少年の暮景

murasameqtaro2010-07-29

そろそろ甲子園大会が始まる。

甥が県内の強豪私立から勧誘され、この夏の茨城県大会で一年生ながら、背番号を貰った。
向こうの祖母が心を込めて背番号を背中に縫った。
しかし優勝候補の一角でありながら早々と姿を消した。彼は試合には出ていない。
背番号をベンチ裏から追っていた。
雷が怖い、そう抱きついていた彼も大きくなったものだと涙腺が緩んだ。
思えば小四の時少年野球チームに入部、連れて行ったのは自分であり今頃の時期だった。


自分自身小学校時代は野球漬けだった。あの頃地元の小学校には少年野球チームなどなく、指導者もいない。夏休みは勿論しめし合わせて試合をしたり、例え大会など出られなくとも、勝つ喜びがなくとも球を追う事が本当に楽しかった。


夏のグローブ。
初めて買ってもらったのはやはり小四の頃だった。
それまで学校のものを使っていて、それは嬉しかった。
しかしあの頃二十歳頃の大人だろうか、よく思い出せないが、その人たちのグローブに混じってしまい、手元から消えた。
自分達が野球で遊んでいた時、その青年チームが同じグラウンドで練習をしていたのだ。貸したのかどうかは定かではないが、父親に顔向けが出来ず、何日もなくした事を隠していた。
そのうちにばれて、父親を始め地元の人達が、返却を要請する。

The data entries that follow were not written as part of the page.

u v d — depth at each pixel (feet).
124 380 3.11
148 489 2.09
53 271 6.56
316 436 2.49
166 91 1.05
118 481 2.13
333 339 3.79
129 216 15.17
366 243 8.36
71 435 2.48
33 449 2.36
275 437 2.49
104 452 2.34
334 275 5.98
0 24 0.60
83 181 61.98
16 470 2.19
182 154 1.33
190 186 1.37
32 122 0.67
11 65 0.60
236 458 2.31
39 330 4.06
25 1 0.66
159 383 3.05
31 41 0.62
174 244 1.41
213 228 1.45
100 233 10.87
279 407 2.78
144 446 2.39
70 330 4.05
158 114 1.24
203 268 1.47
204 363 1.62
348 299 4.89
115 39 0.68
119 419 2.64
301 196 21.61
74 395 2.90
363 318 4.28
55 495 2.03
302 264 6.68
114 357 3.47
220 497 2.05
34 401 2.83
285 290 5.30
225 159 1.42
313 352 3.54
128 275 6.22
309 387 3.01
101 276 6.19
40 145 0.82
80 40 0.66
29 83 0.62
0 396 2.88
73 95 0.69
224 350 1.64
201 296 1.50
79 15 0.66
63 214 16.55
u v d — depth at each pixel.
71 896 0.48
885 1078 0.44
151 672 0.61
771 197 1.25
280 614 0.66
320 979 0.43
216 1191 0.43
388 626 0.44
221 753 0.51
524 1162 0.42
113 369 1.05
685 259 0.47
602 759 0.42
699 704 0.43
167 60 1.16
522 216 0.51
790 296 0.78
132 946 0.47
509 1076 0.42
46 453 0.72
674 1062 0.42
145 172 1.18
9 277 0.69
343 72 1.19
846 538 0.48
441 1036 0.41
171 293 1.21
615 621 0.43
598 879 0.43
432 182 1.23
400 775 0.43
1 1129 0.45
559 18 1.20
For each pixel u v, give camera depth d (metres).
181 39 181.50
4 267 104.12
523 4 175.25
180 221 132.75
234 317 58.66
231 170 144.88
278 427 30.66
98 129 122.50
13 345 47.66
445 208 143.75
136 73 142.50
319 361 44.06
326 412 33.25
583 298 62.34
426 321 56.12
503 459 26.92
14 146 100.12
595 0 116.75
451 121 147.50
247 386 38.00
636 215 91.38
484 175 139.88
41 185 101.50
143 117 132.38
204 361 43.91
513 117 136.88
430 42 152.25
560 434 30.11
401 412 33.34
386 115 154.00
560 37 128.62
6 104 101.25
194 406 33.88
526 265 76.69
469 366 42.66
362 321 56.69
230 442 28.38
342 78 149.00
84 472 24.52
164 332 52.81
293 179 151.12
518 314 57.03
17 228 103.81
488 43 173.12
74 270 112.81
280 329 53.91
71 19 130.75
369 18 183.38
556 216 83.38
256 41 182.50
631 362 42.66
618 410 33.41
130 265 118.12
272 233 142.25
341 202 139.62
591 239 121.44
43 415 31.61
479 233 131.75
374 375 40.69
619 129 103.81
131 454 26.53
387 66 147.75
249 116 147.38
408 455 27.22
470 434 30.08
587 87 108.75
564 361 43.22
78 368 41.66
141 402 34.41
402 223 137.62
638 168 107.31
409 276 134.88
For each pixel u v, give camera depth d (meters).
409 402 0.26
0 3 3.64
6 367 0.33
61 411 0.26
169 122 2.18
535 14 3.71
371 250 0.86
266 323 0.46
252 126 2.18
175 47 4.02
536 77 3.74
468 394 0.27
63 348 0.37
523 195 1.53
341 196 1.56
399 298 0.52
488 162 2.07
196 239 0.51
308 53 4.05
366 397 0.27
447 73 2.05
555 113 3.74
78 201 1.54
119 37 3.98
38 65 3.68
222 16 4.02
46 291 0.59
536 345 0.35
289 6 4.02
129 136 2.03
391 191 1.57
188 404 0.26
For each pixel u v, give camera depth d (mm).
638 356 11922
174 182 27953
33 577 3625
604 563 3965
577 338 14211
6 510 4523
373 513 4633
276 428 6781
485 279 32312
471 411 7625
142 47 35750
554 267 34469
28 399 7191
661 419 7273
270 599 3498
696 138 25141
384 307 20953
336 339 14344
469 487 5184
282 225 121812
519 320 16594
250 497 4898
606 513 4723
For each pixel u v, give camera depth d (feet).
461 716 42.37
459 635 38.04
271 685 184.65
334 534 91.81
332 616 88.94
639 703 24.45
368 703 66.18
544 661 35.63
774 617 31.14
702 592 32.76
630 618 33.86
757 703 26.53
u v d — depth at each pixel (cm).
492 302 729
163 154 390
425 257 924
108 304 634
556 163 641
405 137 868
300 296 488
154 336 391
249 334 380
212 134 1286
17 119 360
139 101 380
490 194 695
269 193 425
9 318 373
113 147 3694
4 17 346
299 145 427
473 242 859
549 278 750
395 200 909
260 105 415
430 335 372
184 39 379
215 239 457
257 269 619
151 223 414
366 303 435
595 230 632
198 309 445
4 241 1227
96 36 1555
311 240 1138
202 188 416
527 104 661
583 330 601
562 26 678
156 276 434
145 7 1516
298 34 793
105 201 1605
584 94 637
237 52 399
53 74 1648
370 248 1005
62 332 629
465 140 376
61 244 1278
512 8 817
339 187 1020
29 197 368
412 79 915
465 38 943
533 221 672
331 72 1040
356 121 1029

小六の時だった。
けれども不良が主将をやっていたようでとうとうその大切なグローブは手元に戻らなかった。その日を堺に中学で野球をする事は辞めた・・・


血は引き弟は中学で主将となる。
身長は自分の方が高いが足が速く市内大会で1位になる程だった。
こっちが投手向きの体なら彼は内野手向きでショートストップ
その彼子が甥でありやはり内野手である。
グローブを無くした哀しみ・・・少年の心には大きな出来事でありはしたが、それを踏み越え、野球を求めれば今の自分は多分違った人生を送っていただろう。


挫折あるたびに落ちる。向上心がない。
高校では体操をやったが少し大柄すぎて向かなかった。
バネだけはあり例えば前方宙返りなど一番高く飛んだが、それでも小回りが効かず辞めた。知らずのうちに学校に行かなくなり、不良の道を歩む。
高校は卒業が一日遅れ、大学は金を払って追試を受けかろうじて卒業する事になる。この傾向が社会人になっても暫く続く事になる。


道はひとつだけ追えばいい。
小四から今まで野球に道を求める甥っ子。
野球、体操、空手と様様なスポーツに手を出し、まともな結果が出せなかった自分。会計が専門であるにも関わらず、絵画、小説など関係ない方面を勉強する自分。幅広い知識は得たが、広く浅くであり、所謂プロではない。働く事イコールプロ。その道のプロである。
会計でお金を貰っていながら、その道を深く追求しようとしない。
多分このままの状況でだましだまし、社会人の道を終える事になるかも知れない。


夏の高校野球が始まる。
球児達の奮闘を見つめながら、自らの欠点を再度見直し、なんらかの変化を起こしたい。そうは充分思っている。